**TWOJE ZADANIE**
Zwróć wszystkie wiersze z poniższych rekordów, które zawierają słowo „listener”. Wielkość liter ma znaczenie.

(Zapisane wpisy danych)
- - - - -

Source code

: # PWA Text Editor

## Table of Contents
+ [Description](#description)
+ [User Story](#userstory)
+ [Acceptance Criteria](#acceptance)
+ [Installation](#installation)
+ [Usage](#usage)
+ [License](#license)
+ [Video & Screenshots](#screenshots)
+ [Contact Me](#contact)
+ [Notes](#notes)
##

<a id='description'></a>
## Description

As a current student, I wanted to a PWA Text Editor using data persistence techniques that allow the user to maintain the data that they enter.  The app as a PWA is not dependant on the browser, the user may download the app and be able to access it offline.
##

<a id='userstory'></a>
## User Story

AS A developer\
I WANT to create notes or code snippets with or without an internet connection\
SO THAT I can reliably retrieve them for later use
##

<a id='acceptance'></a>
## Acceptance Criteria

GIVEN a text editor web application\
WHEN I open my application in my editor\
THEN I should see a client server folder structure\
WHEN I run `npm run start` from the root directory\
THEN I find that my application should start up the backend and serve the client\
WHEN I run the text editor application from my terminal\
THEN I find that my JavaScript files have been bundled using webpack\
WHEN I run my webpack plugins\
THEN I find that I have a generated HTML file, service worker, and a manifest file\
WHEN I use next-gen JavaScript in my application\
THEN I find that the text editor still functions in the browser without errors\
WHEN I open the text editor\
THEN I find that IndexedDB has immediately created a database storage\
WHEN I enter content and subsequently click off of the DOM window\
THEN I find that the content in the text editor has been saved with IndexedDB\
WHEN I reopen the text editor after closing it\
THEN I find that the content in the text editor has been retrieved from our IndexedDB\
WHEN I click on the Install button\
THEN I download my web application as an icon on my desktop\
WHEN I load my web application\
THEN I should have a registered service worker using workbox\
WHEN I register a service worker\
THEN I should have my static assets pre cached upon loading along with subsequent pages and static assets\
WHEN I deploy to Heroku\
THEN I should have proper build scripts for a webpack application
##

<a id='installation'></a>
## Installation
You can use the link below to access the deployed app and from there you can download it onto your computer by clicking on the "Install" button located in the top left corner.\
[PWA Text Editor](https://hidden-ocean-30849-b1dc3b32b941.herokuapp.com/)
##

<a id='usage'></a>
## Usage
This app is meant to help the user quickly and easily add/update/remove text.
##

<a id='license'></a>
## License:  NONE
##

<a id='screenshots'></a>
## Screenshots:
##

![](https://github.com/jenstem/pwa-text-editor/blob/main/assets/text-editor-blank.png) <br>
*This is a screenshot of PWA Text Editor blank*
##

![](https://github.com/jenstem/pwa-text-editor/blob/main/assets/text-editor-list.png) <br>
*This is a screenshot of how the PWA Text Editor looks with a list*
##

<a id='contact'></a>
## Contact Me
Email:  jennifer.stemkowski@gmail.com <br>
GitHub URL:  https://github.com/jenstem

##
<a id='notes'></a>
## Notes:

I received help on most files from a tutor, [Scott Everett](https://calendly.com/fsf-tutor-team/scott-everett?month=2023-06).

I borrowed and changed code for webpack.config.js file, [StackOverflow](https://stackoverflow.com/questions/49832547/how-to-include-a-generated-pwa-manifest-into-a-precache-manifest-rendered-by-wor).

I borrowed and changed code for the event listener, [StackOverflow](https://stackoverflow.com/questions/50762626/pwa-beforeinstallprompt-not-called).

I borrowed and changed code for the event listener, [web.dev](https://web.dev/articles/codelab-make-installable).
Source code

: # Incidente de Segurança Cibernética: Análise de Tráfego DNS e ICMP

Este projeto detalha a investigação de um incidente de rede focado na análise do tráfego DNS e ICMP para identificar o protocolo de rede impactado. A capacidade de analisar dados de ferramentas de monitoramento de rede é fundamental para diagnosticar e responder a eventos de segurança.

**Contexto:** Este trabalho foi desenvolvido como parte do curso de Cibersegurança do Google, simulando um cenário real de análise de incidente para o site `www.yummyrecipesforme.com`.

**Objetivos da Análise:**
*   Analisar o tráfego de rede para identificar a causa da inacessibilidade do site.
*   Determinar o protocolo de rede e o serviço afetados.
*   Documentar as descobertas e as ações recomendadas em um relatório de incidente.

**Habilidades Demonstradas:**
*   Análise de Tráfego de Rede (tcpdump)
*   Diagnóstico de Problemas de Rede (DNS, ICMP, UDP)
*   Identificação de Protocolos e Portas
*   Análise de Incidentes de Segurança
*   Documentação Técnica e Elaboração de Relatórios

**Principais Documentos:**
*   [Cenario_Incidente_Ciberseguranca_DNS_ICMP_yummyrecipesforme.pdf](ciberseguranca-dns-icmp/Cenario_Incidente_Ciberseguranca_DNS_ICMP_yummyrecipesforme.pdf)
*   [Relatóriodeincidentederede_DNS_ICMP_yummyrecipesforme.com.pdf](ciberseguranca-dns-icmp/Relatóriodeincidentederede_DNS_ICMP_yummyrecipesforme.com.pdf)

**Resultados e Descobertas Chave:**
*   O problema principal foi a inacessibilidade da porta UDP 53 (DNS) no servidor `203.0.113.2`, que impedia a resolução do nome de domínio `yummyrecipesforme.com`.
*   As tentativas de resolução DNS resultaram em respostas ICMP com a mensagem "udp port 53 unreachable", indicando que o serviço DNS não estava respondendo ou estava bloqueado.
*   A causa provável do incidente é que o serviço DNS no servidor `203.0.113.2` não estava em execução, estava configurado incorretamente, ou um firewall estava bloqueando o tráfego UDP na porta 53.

- - - - -

**ODPOWIEDŹ DO ĆWICZENIA**
I borrowed and changed code for the event listener, [StackOverflow](https://stackoverflow.com/questions/50762626/pwa-beforeinstallprompt-not-called).
I borrowed and changed code for the event listener, [web.dev](https://web.dev/articles/codelab-make-installable).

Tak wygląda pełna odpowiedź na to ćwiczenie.